**WHAT YOU HAVE TO DO:** Print every line of text in the listing below without changing anything, and leave out the pictures.

=-=-=

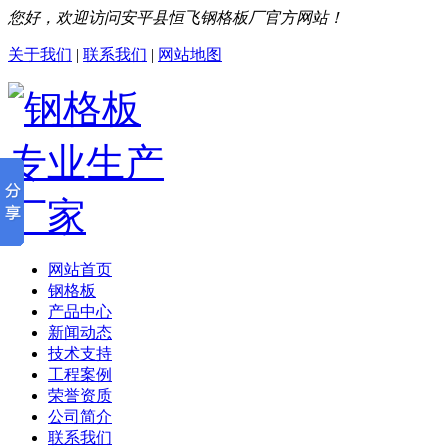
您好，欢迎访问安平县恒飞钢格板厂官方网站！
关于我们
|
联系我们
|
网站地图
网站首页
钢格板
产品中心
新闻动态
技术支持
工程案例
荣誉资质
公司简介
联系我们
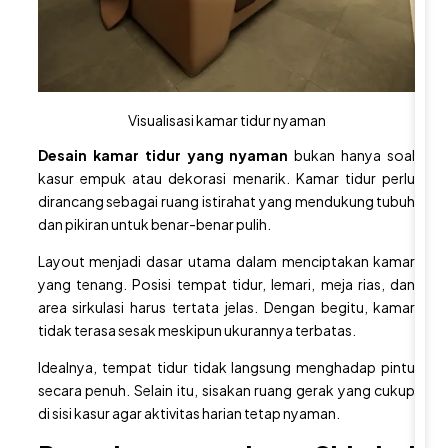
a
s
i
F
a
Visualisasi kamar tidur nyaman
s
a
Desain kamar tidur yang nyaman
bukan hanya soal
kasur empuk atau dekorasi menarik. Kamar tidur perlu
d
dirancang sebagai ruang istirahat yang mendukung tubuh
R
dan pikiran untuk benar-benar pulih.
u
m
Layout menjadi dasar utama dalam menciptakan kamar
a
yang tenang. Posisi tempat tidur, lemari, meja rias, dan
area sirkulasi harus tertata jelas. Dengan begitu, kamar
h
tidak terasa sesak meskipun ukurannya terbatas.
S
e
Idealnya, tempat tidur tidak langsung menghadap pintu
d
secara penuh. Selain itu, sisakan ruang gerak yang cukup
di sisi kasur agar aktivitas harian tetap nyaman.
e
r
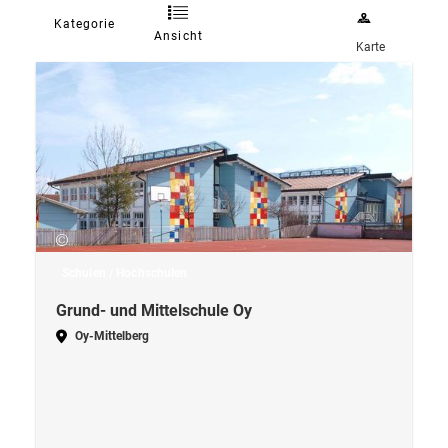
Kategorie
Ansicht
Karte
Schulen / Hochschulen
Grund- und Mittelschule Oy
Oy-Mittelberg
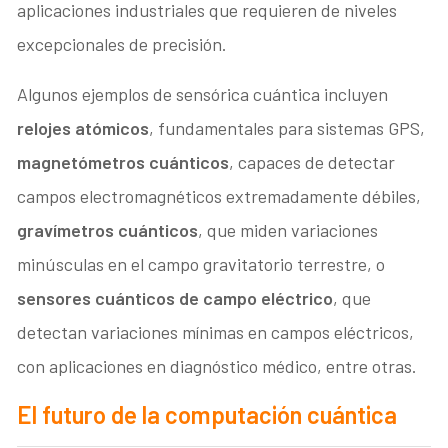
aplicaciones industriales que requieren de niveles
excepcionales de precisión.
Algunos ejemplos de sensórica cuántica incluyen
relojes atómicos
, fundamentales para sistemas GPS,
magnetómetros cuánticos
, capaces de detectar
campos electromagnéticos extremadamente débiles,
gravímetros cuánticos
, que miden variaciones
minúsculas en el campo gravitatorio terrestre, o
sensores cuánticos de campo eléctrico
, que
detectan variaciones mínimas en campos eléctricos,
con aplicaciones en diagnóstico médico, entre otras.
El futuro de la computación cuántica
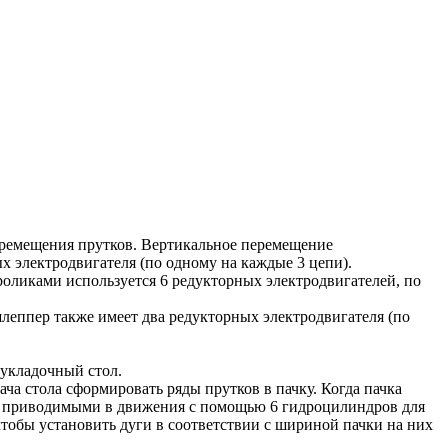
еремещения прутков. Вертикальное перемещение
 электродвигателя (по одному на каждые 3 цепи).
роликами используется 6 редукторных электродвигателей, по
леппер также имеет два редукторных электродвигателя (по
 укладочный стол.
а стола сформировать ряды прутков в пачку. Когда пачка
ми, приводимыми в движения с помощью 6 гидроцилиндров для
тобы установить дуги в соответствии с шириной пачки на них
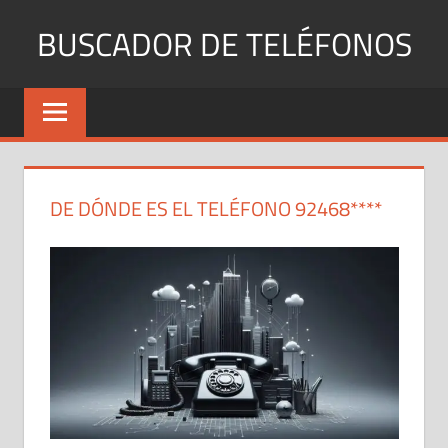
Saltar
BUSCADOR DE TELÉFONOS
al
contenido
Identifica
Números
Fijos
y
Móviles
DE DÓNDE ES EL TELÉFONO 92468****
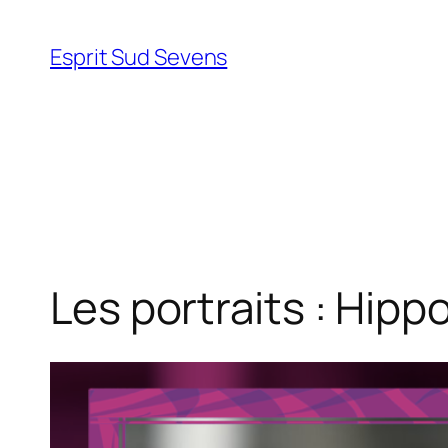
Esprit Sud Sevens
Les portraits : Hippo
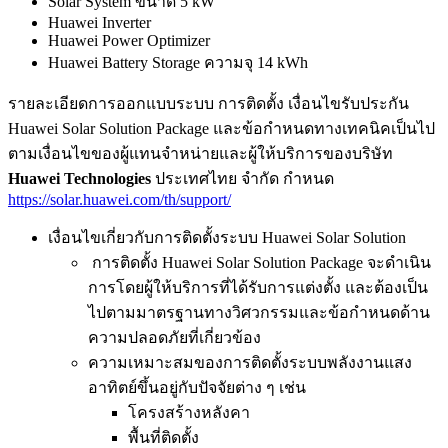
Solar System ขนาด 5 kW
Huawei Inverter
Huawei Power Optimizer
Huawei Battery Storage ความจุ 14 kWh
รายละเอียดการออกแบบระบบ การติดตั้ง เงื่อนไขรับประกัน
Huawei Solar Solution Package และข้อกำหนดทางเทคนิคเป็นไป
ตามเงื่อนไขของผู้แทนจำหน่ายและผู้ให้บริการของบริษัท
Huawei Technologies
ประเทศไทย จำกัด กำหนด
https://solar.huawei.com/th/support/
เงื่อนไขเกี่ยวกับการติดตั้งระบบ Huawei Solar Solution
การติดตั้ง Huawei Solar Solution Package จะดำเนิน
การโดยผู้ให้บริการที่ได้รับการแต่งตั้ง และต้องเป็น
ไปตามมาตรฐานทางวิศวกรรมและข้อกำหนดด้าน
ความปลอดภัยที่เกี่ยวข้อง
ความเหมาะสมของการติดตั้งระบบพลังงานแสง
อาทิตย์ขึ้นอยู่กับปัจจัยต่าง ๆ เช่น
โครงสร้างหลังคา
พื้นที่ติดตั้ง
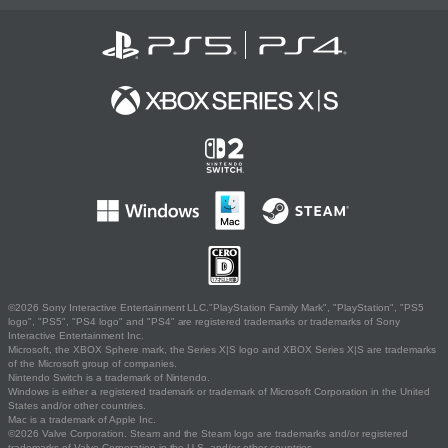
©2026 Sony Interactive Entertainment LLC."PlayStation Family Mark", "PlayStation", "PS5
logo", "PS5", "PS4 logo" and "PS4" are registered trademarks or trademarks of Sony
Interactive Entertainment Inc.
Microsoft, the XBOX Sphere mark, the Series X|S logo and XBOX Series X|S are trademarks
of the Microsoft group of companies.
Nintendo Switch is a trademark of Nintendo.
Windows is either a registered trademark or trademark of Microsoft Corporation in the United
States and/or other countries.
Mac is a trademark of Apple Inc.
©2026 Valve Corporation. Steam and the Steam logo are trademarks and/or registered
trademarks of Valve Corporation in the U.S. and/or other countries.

=-=-=

**EXERCISE RESULT:**
您好，欢迎访问安平县恒飞钢格板厂官方网站！
关于我们
|
联系我们
|
网站地图
网站首页
钢格板
产品中心
新闻动态
技术支持
工程案例
荣誉资质
公司简介
联系我们
a
s
i
F
a
Visualisasi kamar tidur nyaman
s
a
Desain kamar tidur yang nyaman
bukan hanya soal
kasur empuk atau dekorasi menarik. Kamar tidur perlu
d
dirancang sebagai ruang istirahat yang mendukung tubuh
R
dan pikiran untuk benar-benar pulih.
u
m
Layout menjadi dasar utama dalam menciptakan kamar
a
yang tenang. Posisi tempat tidur, lemari, meja rias, dan
area sirkulasi harus tertata jelas. Dengan begitu, kamar
h
tidak terasa sesak meskipun ukurannya terbatas.
S
e
Idealnya, tempat tidur tidak langsung menghadap pintu
d
secara penuh. Selain itu, sisakan ruang gerak yang cukup
di sisi kasur agar aktivitas harian tetap nyaman.
e
r
Kategorie
Ansicht
Karte
Schulen / Hochschulen
Grund- und Mittelschule Oy
Oy-Mittelberg
aplicaciones industriales que requieren de niveles
excepcionales de precisión.
Algunos ejemplos de sensórica cuántica incluyen
relojes atómicos
, fundamentales para sistemas GPS,
magnetómetros cuánticos
, capaces de detectar
campos electromagnéticos extremadamente débiles,
gravímetros cuánticos
, que miden variaciones
minúsculas en el campo gravitatorio terrestre, o
sensores cuánticos de campo eléctrico
, que
detectan variaciones mínimas en campos eléctricos,
con aplicaciones en diagnóstico médico, entre otras.
El futuro de la computación cuántica
еремещения прутков. Вертикальное перемещение
 электродвигателя (по одному на каждые 3 цепи).
роликами используется 6 редукторных электродвигателей, по
леппер также имеет два редукторных электродвигателя (по
 укладочный стол.
а стола сформировать ряды прутков в пачку. Когда пачка
ми, приводимыми в движения с помощью 6 гидроцилиндров для
тобы установить дуги в соответствии с шириной пачки на них
Saltar
BUSCADOR DE TELÉFONOS
al
contenido
Identifica
Números
Fijos
y
Móviles
DE DÓNDE ES EL TELÉFONO 92468****
Esprit Sud Sevens
Les portraits : Hippo
Solar System ขนาด 5 kW
Huawei Inverter
Huawei Power Optimizer
Huawei Battery Storage ความจุ 14 kWh
รายละเอียดการออกแบบระบบ การติดตั้ง เงื่อนไขรับประกัน
Huawei Solar Solution Package และข้อกำหนดทางเทคนิคเป็นไป
ตามเงื่อนไขของผู้แทนจำหน่ายและผู้ให้บริการของบริษัท
Huawei Technologies
ประเทศไทย จำกัด กำหนด
https://solar.huawei.com/th/support/
เงื่อนไขเกี่ยวกับการติดตั้งระบบ Huawei Solar Solution
การติดตั้ง Huawei Solar Solution Package จะดำเนิน
การโดยผู้ให้บริการที่ได้รับการแต่งตั้ง และต้องเป็น
ไปตามมาตรฐานทางวิศวกรรมและข้อกำหนดด้าน
ความปลอดภัยที่เกี่ยวข้อง
ความเหมาะสมของการติดตั้งระบบพลังงานแสง
อาทิตย์ขึ้นอยู่กับปัจจัยต่าง ๆ เช่น
โครงสร้างหลังคา
พื้นที่ติดตั้ง
©2026 Sony Interactive Entertainment LLC."PlayStation Family Mark", "PlayStation", "PS5
logo", "PS5", "PS4 logo" and "PS4" are registered trademarks or trademarks of Sony
Interactive Entertainment Inc.
Microsoft, the XBOX Sphere mark, the Series X|S logo and XBOX Series X|S are trademarks
of the Microsoft group of companies.
Nintendo Switch is a trademark of Nintendo.
Windows is either a registered trademark or trademark of Microsoft Corporation in the United
States and/or other countries.
Mac is a trademark of Apple Inc.
©2026 Valve Corporation. Steam and the Steam logo are trademarks and/or registered
trademarks of Valve Corporation in the U.S. and/or other countries.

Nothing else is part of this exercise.